• [EXTRACTED TEXT]
______________________________
The lobby group the Center for Science in the Public Interest called the announcement “a transparent attempt to undermine the stronger standards proposed by the government’s Interagency Working Group. And, if the industry adopts its own proposed standards, young children would continue to be bombarded with ads for such junk foods as Cocoa Puffs, Cookie Crisps, Reese’s Puffs, and Corn Pops cereals, Kool-Aid, many Lunchables, and sugary Popsicles.”
“It’s great news that, at long last, the industry realizes that the current patchwork of inconsistent company pledges is not working, and that industry-wide nutrition guidelines are needed,” said CSPI nutrition policy director Margo G. Wootan. “We, along with many national health and medical organizations, call on the food and media industries to voluntarily adopt the sensible nutrition standards developed by the government agencies.”
CSPI’s analysis of foods that are currently being marketed to children finds that the industry is close to meeting the proposed voluntary ceilings for saturated fat, trans fat, sodium, and sugars for many foods. Where most food products fall short is on making positive contributions to kids’ diets; few include enough fruits, vegetables, and whole grains. The industry standards released today indicate that marketers intend to allow artificial fortification to make foods of poor nutritional value meet their new standards.
As instructed by Congress, an Interagency Working Group, comprised of the U.S. Department of Agriculture, Food and Drug Administration, Federal Trade Commission, and Centers for Disease Control and Prevention, developed the voluntary guidelines with an eye toward reducing childhood obesity and other nutrition-related health problems. The proposed guidelines are based on government-backed, mainstream nutrition recommendations. Released in March, those guidelines recommend that foods marketed to kids not exceed certain limits on saturated and trans fats, sodium, and sugars, and contain meaningful amounts of ingredients that contribute to healthy diets, including fruits, vegetables, whole grains, or low-fat dairy.
In 2006, the food industry formed the Children’s Food and Beverage Advertising Initiative, a self-regulatory program administered by the Council of Better Business Bureaus. Up to now, participating companies have agreed to adopt their own, individually tailored policies setting nutrition criteria for foods marketed to children. Although the program has spurred some improvements, the vast majority of foods marketed to children, according to CSPI, still are of poor nutritional quality.
Though industry has charged that whole wheat bread, peanut butter, and most yogurts don’t meet the IWG’s standards, they actually do, according to CSPI.
“The food industry lost major credibility claiming that the Administration was trying to ban advertising of whole wheat bread, peanut butter, or other healthy foods to kids,” Wootan said. “The industry lost even more credibility when it fabricated a bogus study falsely claiming that the sensible, science-based standards backed by the government would result in job losses. Really, what the industry is trying to do is preserve its ability to spend $2 billion a year advertising things like Popsicle’s SpongeBob SquarePants Pop-Ups to impressionable young children.”
Also today, CSPI, the American Heart Association, American Public Health Association, National PTA, and about 80 other groups and academic experts wrote to the IWG in strong support of the draft nutrition guidelines and marketing definitions. CSPI also filed detailed comments on both the proposed nutrition principles and the marketing definitions urging that the agencies apply the nutrition guidelines to all marketing aimed at children under 12 years old, as well as marketing in preschools, elementary, middle, and high schools.
______________________________
• [WHAT IS BEING ASKED] Please quote the passage on food marketing to children from "Though industry has" up to and including "according to CSPI.". The entries have nothing to do with the passage on food marketing to children.

• [RECORDS SHOWN]
______________________________
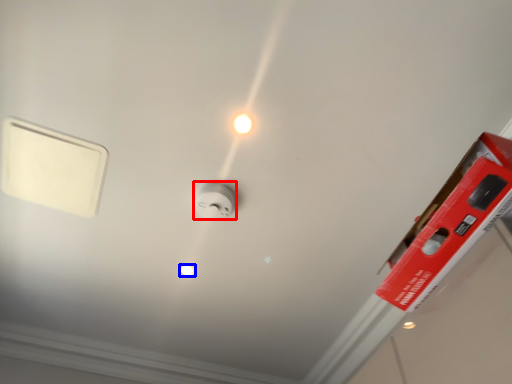
Question: Among these objects, which one is nearest to the camera, power plugs and sockets (highlighted by a red box) or light bulb (highlighted by a blue box)?

Choices:
 (A) power plugs and sockets
 (B) light bulb

Answer: (A)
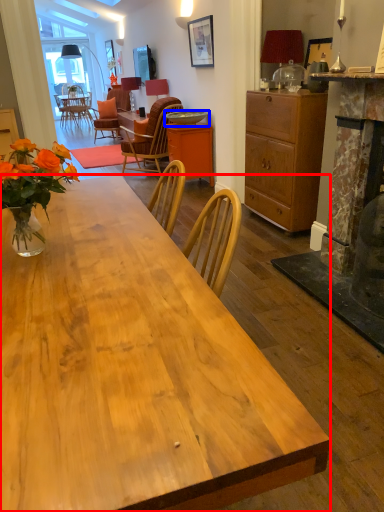
Question: Which point is further to the camera, desk (highlighted by a red box) or round table (highlighted by a blue box)?

Choices:
 (A) desk
 (B) round table

Answer: (B)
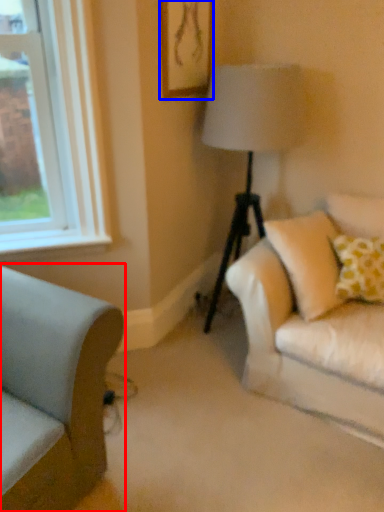
Question: Which object appears farthest to the camera in this image, studio couch (highlighted by a red box) or picture frame (highlighted by a blue box)?

Choices:
 (A) studio couch
 (B) picture frame

Answer: (B)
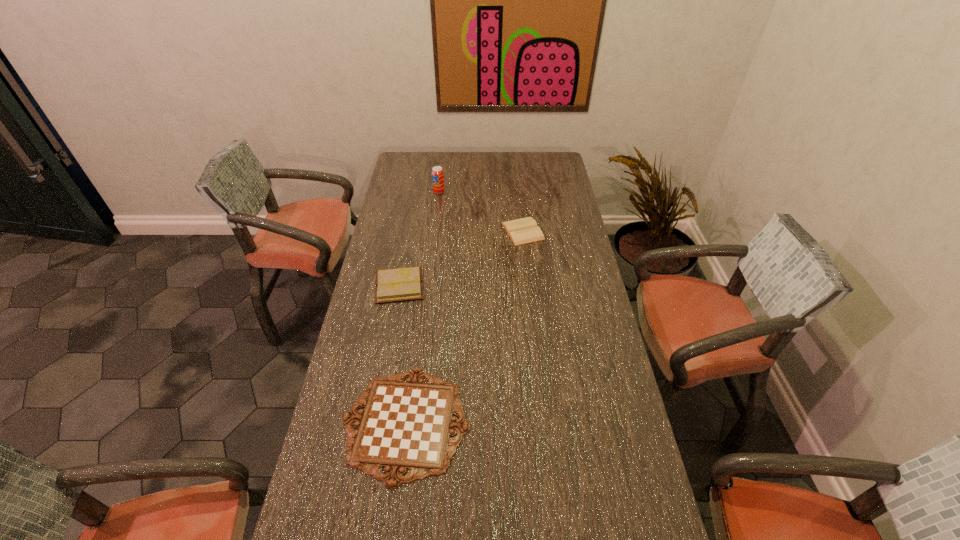
Where is `object that ranks as the third closest to the nearer diary`? object that ranks as the third closest to the nearer diary is located at coordinates (437, 173).

Identify the location of free space in the image that satisfies the following two spatial constraints: 1. on the back side of the left diary; 2. on the left side of the tallest object. (417, 192).

Locate an element on the screen. free space in the image that satisfies the following two spatial constraints: 1. on the back side of the third farthest object; 2. on the right side of the second farthest object is located at coordinates (409, 231).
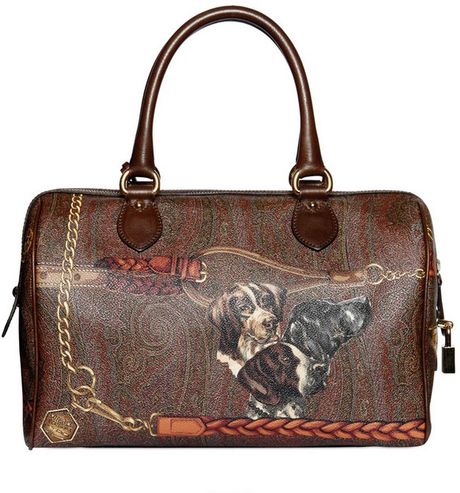
Find the location of `empty space to the left of the purse`. empty space to the left of the purse is located at coordinates (12, 245).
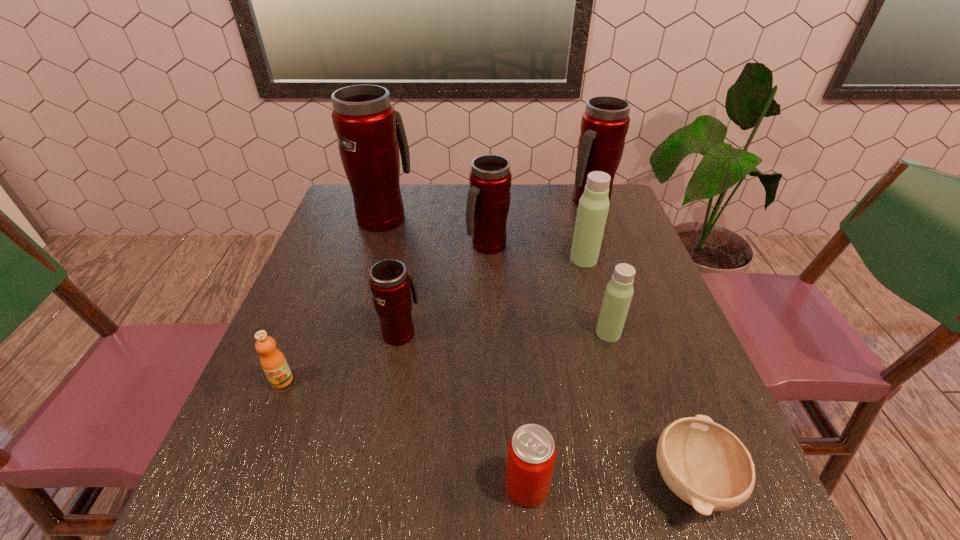
I want to click on orange juice, so click(273, 362).

At what (x,y) coordinates should I click in order to perform the action: click on can. Please return your answer as a coordinate pair (x, y). The width and height of the screenshot is (960, 540). Looking at the image, I should click on (531, 457).

The width and height of the screenshot is (960, 540). What are the coordinates of `the shortest object` in the screenshot? It's located at (703, 463).

This screenshot has height=540, width=960. Find the location of `beige bowl`. beige bowl is located at coordinates (703, 463).

Where is `vacant region located 0.090m on the side with the handle of the tallest thermos bottle`? This screenshot has width=960, height=540. vacant region located 0.090m on the side with the handle of the tallest thermos bottle is located at coordinates (393, 187).

Locate an element on the screen. Image resolution: width=960 pixels, height=540 pixels. free space located 0.060m on the side with the handle of the tallest thermos bottle is located at coordinates 392,191.

Where is `free space located on the side with the handle of the second tallest object`? free space located on the side with the handle of the second tallest object is located at coordinates (610, 260).

The height and width of the screenshot is (540, 960). In order to click on free space located on the side with the handle of the third biggest red thermos bottle in this screenshot , I will do `click(489, 296)`.

In order to click on vacant space located 0.190m on the left of the bigger light thermos bottle in this screenshot , I will do `click(497, 259)`.

You are a GUI agent. You are given a task and a screenshot of the screen. Output one action in this format:
    pyautogui.click(x=<x>, y=<y>)
    Task: Click on the free space located on the side with the handle of the smallest red thermos bottle
    The width and height of the screenshot is (960, 540).
    Given the screenshot: What is the action you would take?
    pyautogui.click(x=409, y=285)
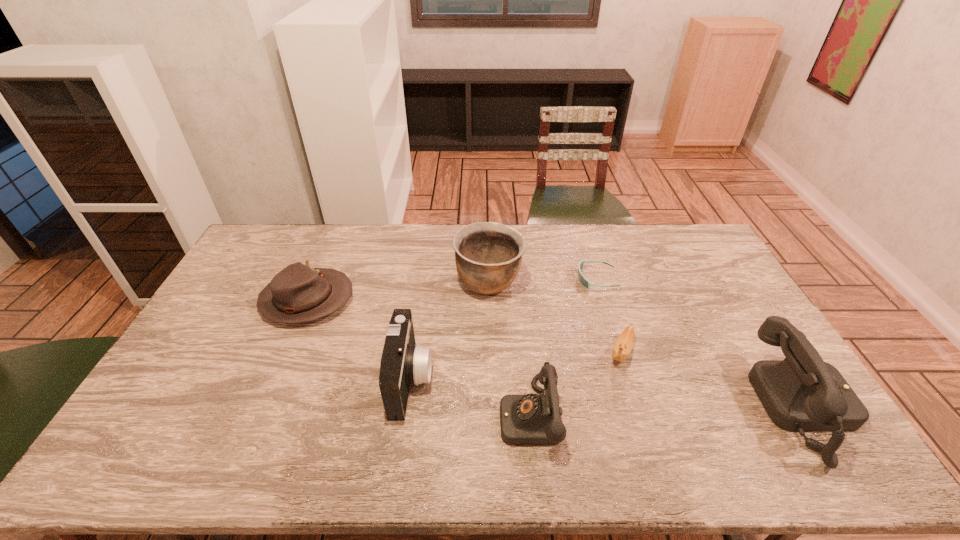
______________________________
• [THE COMPLETED TASK]
Though industry has charged that whole wheat bread, peanut butter, and most yogurts don’t meet the IWG’s standards, they actually do, according to CSPI.